- **Problem to solve**
Please return every line of the records that contains the word "down".

- **Given entries**
☆ ☆ ☆

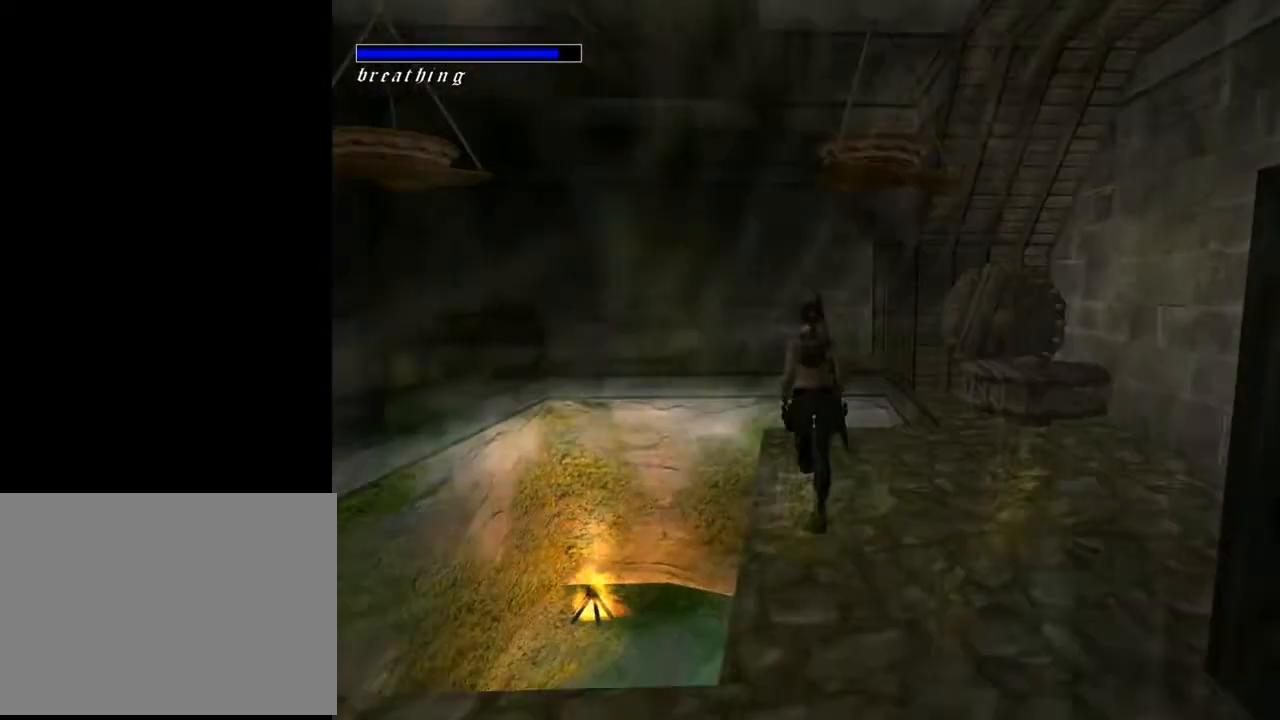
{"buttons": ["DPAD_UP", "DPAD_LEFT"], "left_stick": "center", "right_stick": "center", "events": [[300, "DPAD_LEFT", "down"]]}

☆ ☆ ☆

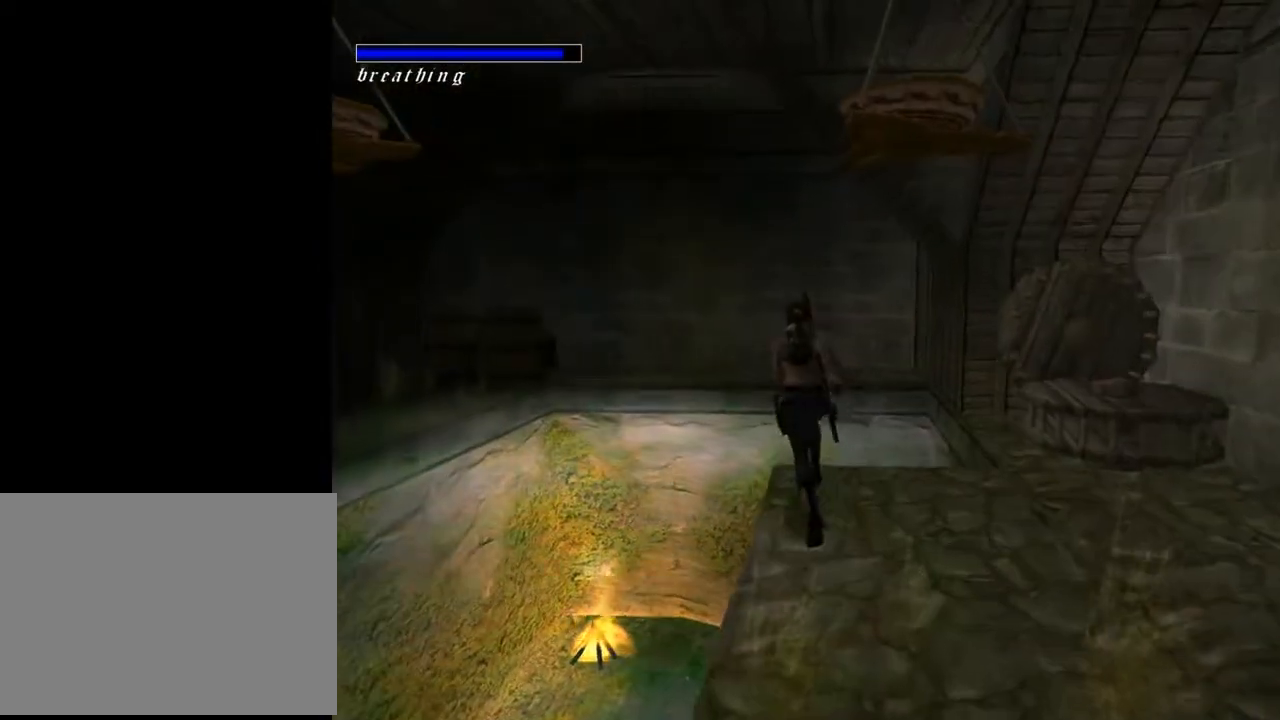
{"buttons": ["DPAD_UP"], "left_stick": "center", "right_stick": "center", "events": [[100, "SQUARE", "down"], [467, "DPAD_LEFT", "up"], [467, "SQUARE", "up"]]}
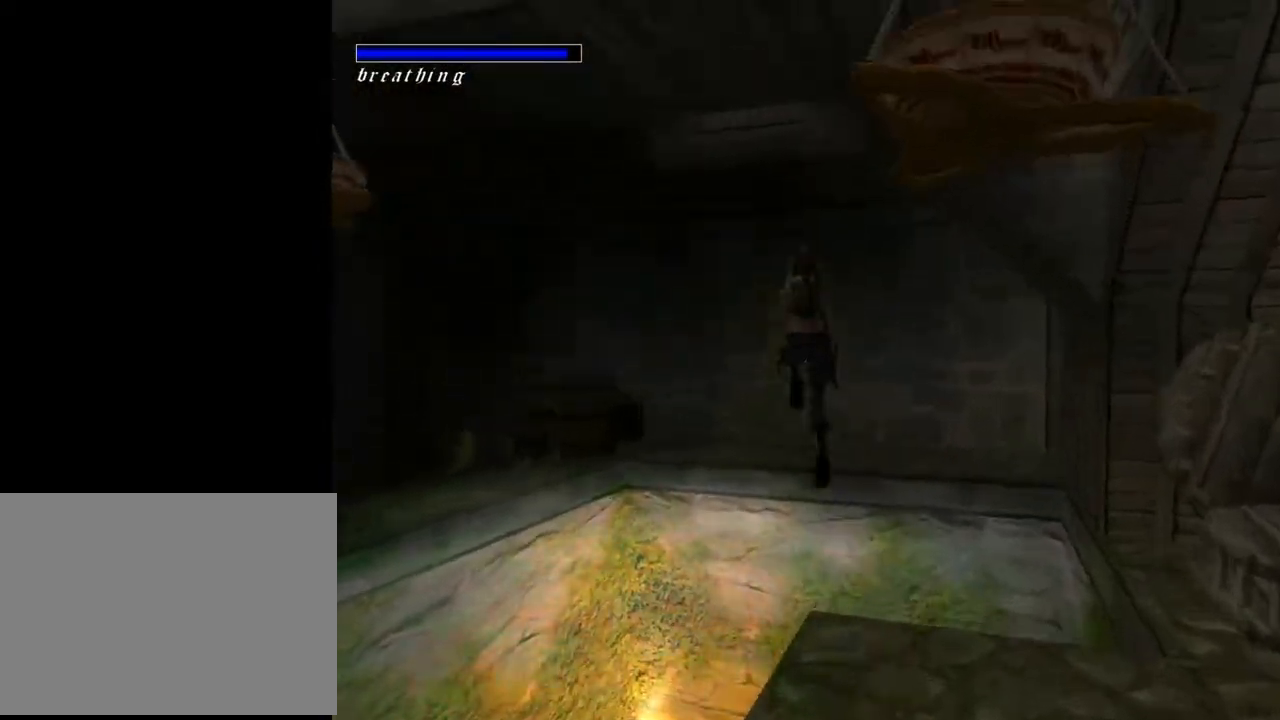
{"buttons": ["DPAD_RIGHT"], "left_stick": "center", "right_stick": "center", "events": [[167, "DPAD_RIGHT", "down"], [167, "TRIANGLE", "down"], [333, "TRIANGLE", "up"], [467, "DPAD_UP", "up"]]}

☆ ☆ ☆

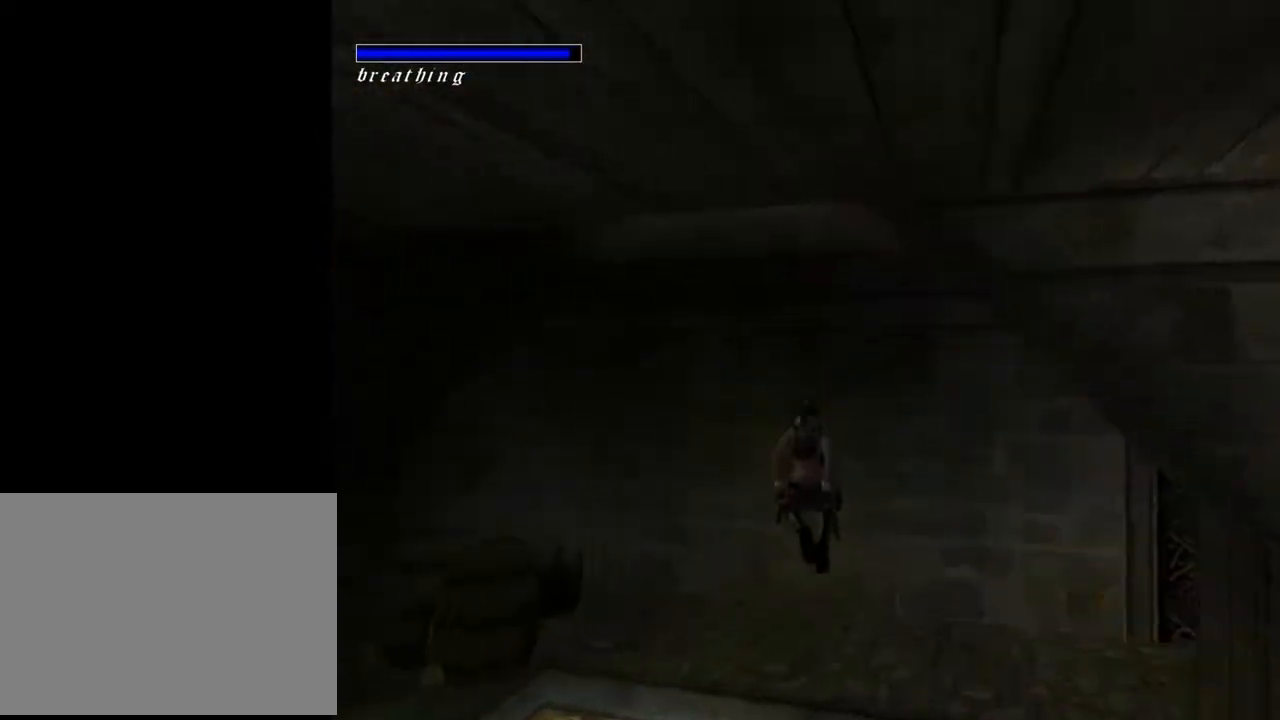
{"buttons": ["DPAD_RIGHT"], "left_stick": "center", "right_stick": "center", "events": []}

☆ ☆ ☆

- **Your response**
{"buttons": ["DPAD_UP", "DPAD_LEFT"], "left_stick": "center", "right_stick": "center", "events": [[300, "DPAD_LEFT", "down"]]}
{"buttons": ["DPAD_UP"], "left_stick": "center", "right_stick": "center", "events": [[100, "SQUARE", "down"], [467, "DPAD_LEFT", "up"], [467, "SQUARE", "up"]]}
{"buttons": ["DPAD_RIGHT"], "left_stick": "center", "right_stick": "center", "events": [[167, "DPAD_RIGHT", "down"], [167, "TRIANGLE", "down"], [333, "TRIANGLE", "up"], [467, "DPAD_UP", "up"]]}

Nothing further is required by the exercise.